Haynie told me in an email message today that the county still needs one easement for the pump station at Epps Bridge Parkway and related sewer line and that he hope to be able to let a contract on that project in July or August of this year.

Utility Budget Details

The Utility Department Budget that Haynie submitted shows $9.1 million in revenue and the same level of expenditure. The proposed budget last year was $8.5 million

The income chart shows $6.1 million in water sales and $1.4 million from sewage treatment fees. The remainder of the income comes from other fees and a small amount of interest.

Haynie is expecting a 3 percent increase in water and sewer revenue this year, he told the commissioners, allowing him to balance the budget without proposing an increase in rates.

The largest expenditure in the budget is $3.2 million for debt service, with $1.4 million of that for the Hard Labor Creek Regional Reservoir now filling in Walton County.

At present, neither Oconee County nor Walton County, partners in the project, need the water from that reservoir.

Rate Study

On March 1, the Board of Commissioners approved a request by Haynie to spend $52,700 with Professional Resource Management Group Inc. from Maitland, Fla., for a water and sewer rate study.

The goal is to make sure the rates represent the actual costs of water provision and sewer treatment.

Haynie cautioned at the budget hearing last week that he could be asking for water and sewer rate increases once he has the findings from that study in hand.

BOC Chairman Melvin Davis asked him to repeat that statement, giving warning that the reprieve in the string of rate increases could be temporary.


I could not attend the April 13 budget hearing.

Sarah Bell did, and she recorded the video below.

The presentation by Haynie is at the front of the video.

The clip above is taken from this longer video.
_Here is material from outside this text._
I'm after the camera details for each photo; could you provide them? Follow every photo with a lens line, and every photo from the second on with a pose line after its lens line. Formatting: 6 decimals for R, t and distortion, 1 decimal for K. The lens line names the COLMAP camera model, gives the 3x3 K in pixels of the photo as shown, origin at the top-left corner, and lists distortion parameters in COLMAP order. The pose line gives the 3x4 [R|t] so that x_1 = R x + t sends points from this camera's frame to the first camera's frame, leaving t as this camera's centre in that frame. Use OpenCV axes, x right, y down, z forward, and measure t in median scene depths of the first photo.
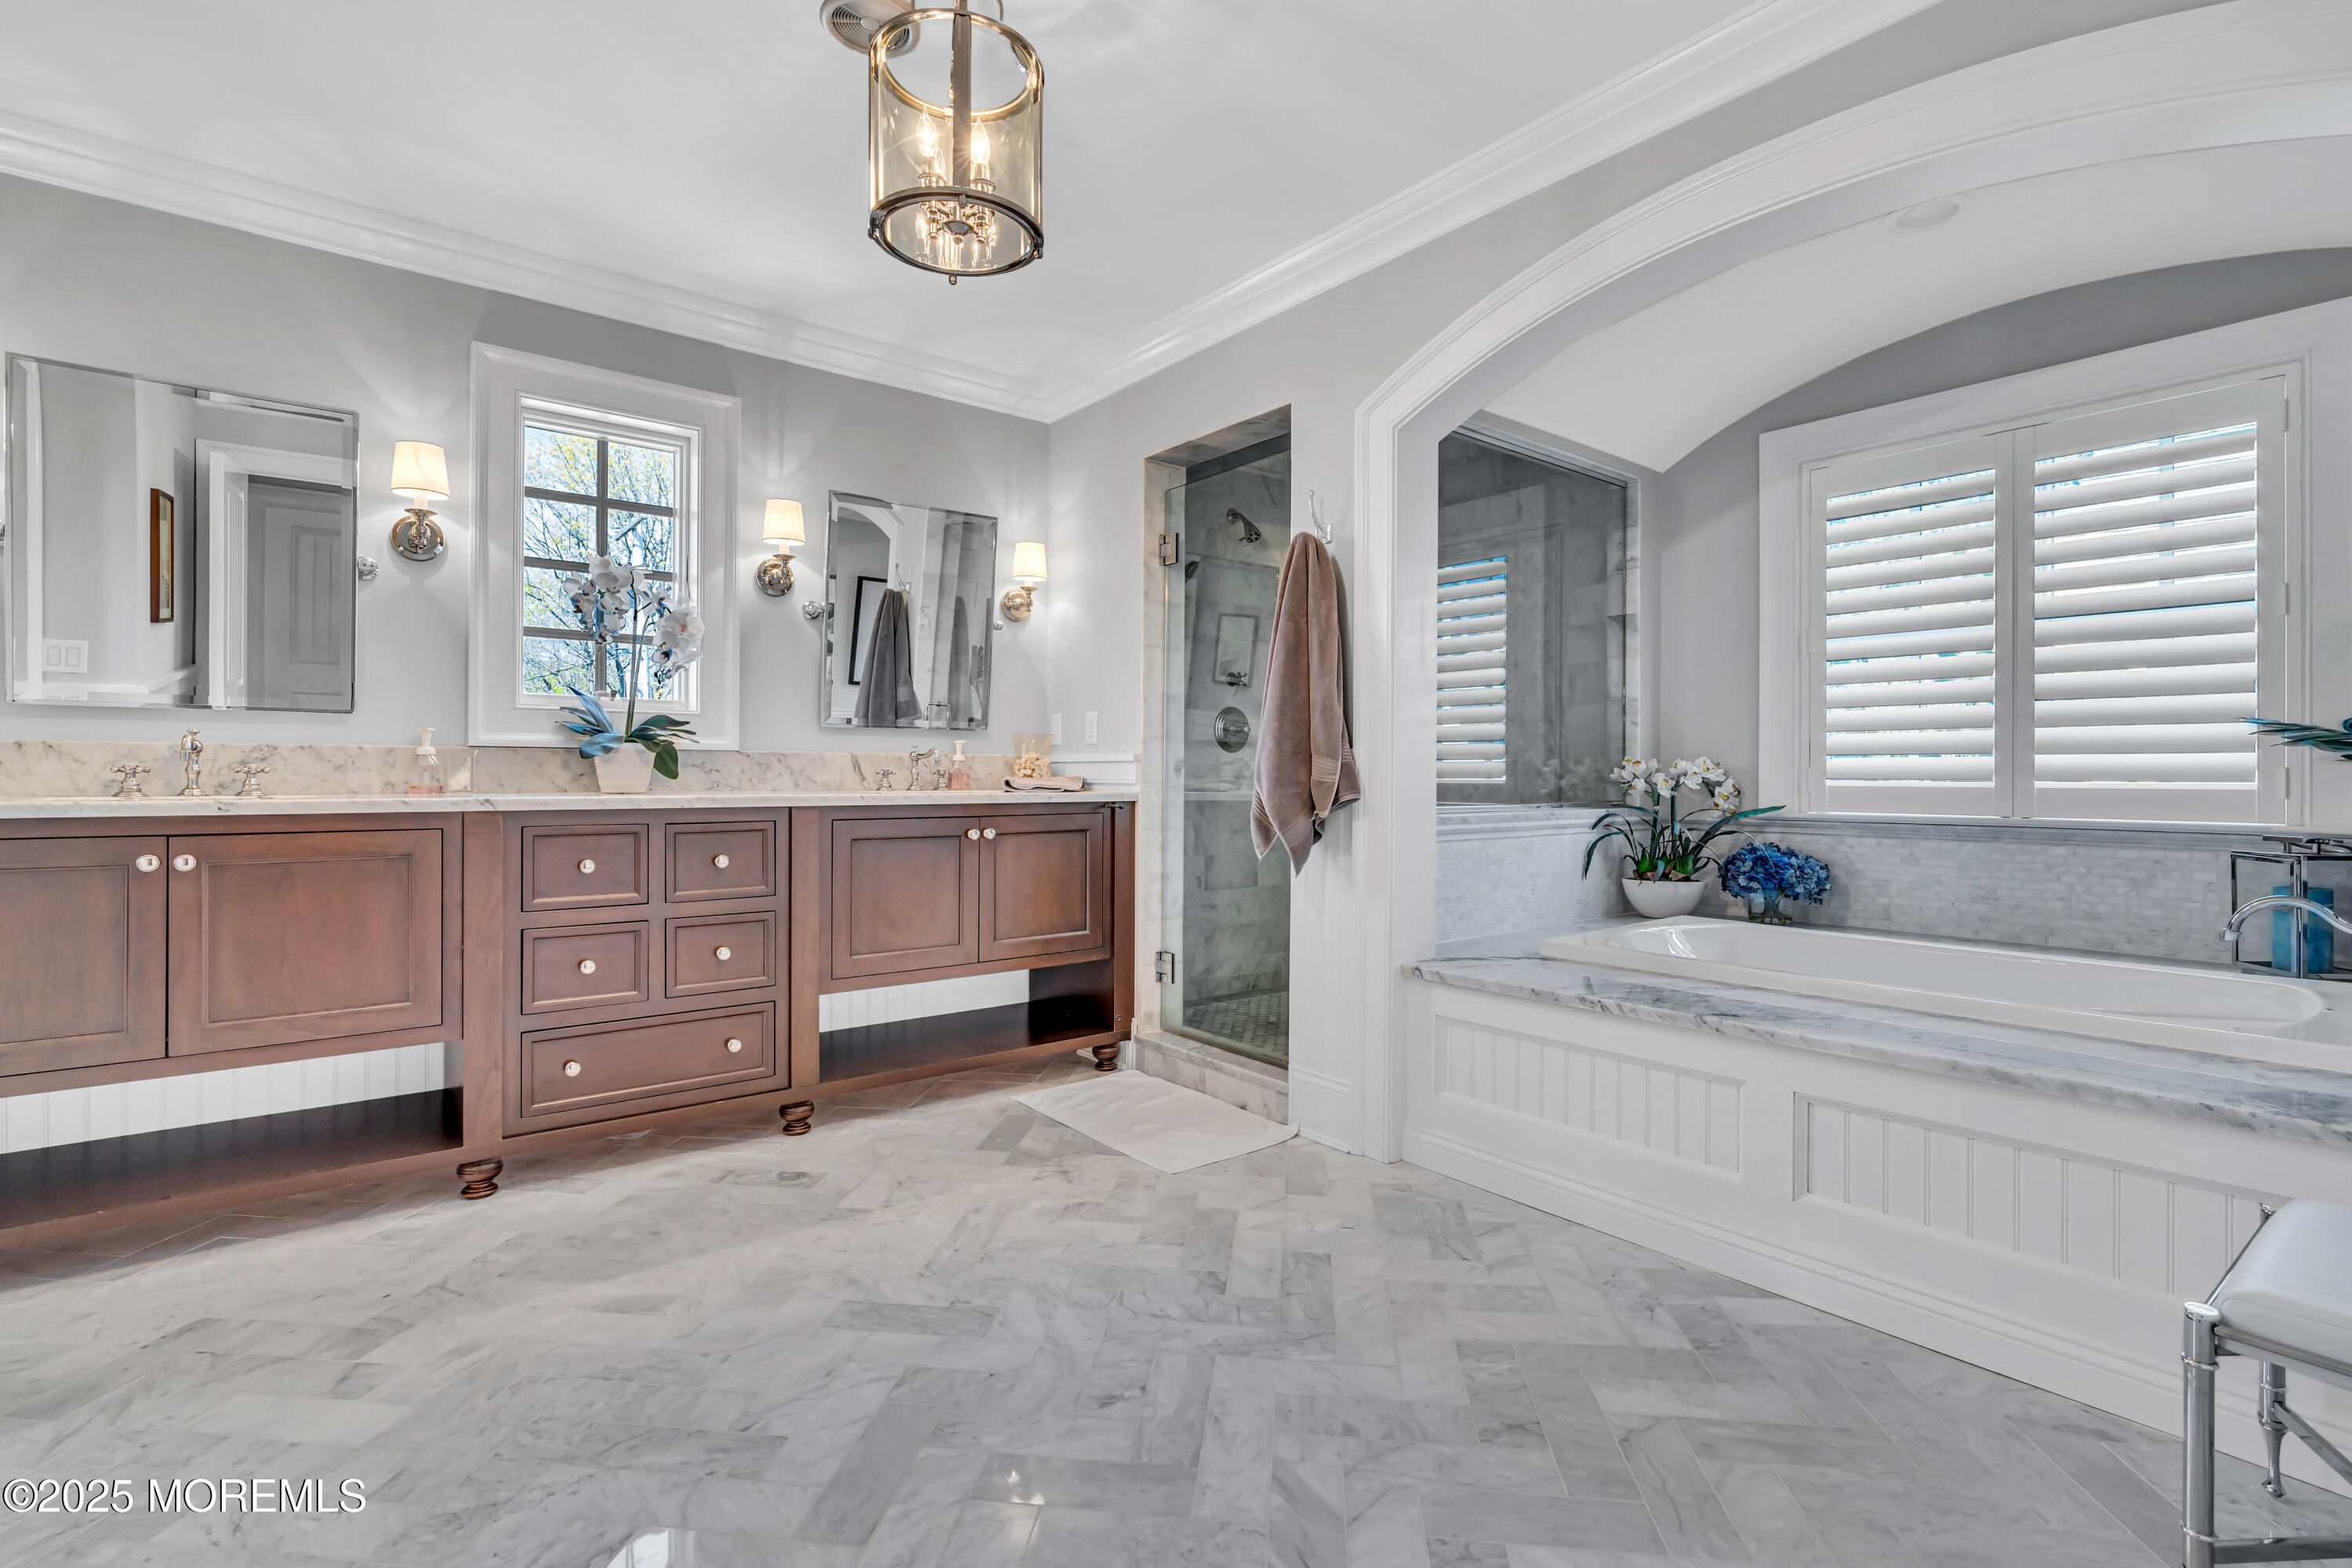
lens RADIAL K [[1074.9, 0, 1187.6], [0, 1074.9, 781.4], [0, 0, 1]] dist [0.000031, 0.000453]
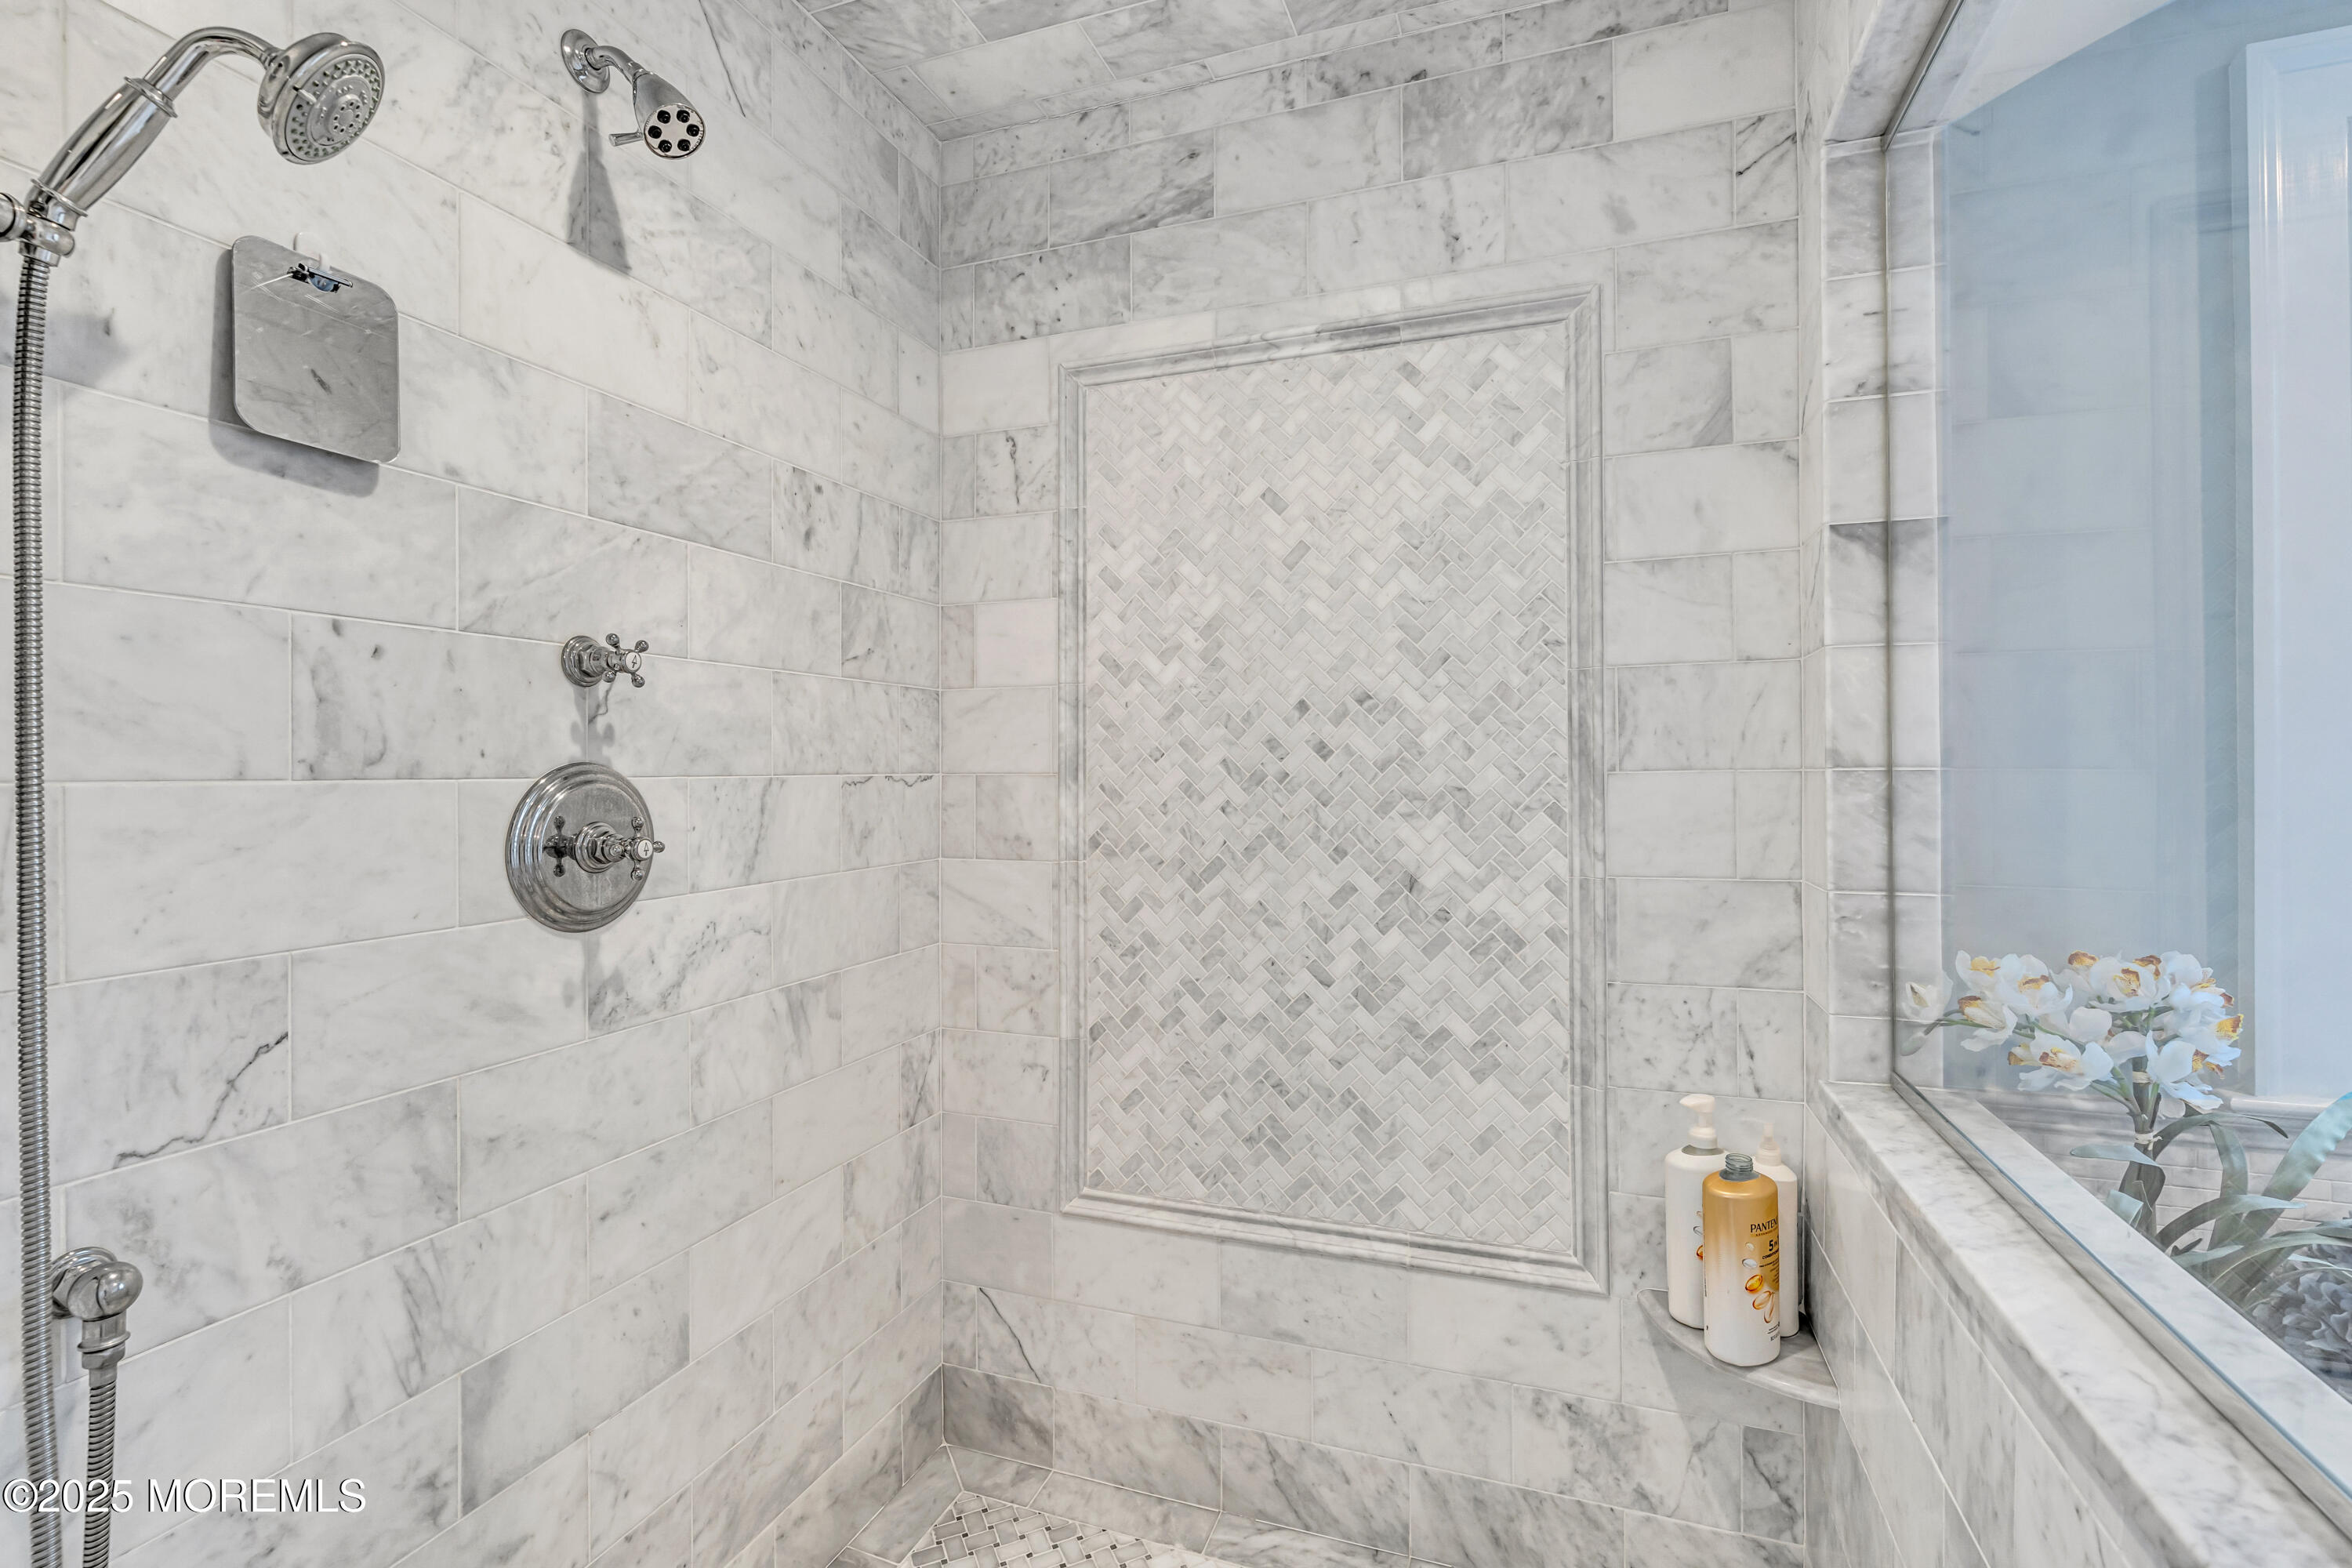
lens RADIAL K [[1074.9, 0, 1187.6], [0, 1074.9, 781.4], [0, 0, 1]] dist [0.000031, 0.000453]
pose [[0.851715, -0.009051, 0.523927, 0.030715], [0.010703, 0.999943, -0.000125, -0.065383], [-0.523896, 0.005714, 0.851763, 0.725431]]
OCO:BOC Budget Hearings 4 13 16 from Lee Becker on Vimeo

1 comment:

Xardox said...

We are being bestowed the "gift" of no rate hike "this year."
Gee, how nice of whoever it is we get to thank.
Meanwhile, our benefactors have arranged to borrow $4 million to build a favored developer's road for him, which road benefits few but the businesses on that road. Of course, they'll have other reasons.
And the local sales, property and employment taxes pour in.
Unspent cash? Budget surpluses? Increase in property values?
Why, heaven forbid the money isn't spent is some mysterious way.
Fixing whatever the problem is so that Oconee citizens can walk into the front door of their own courthouse might be nice. I am glad our security, at risk for some nebulous reason, is of concern. Surely there is a repair. Or is that classified, too?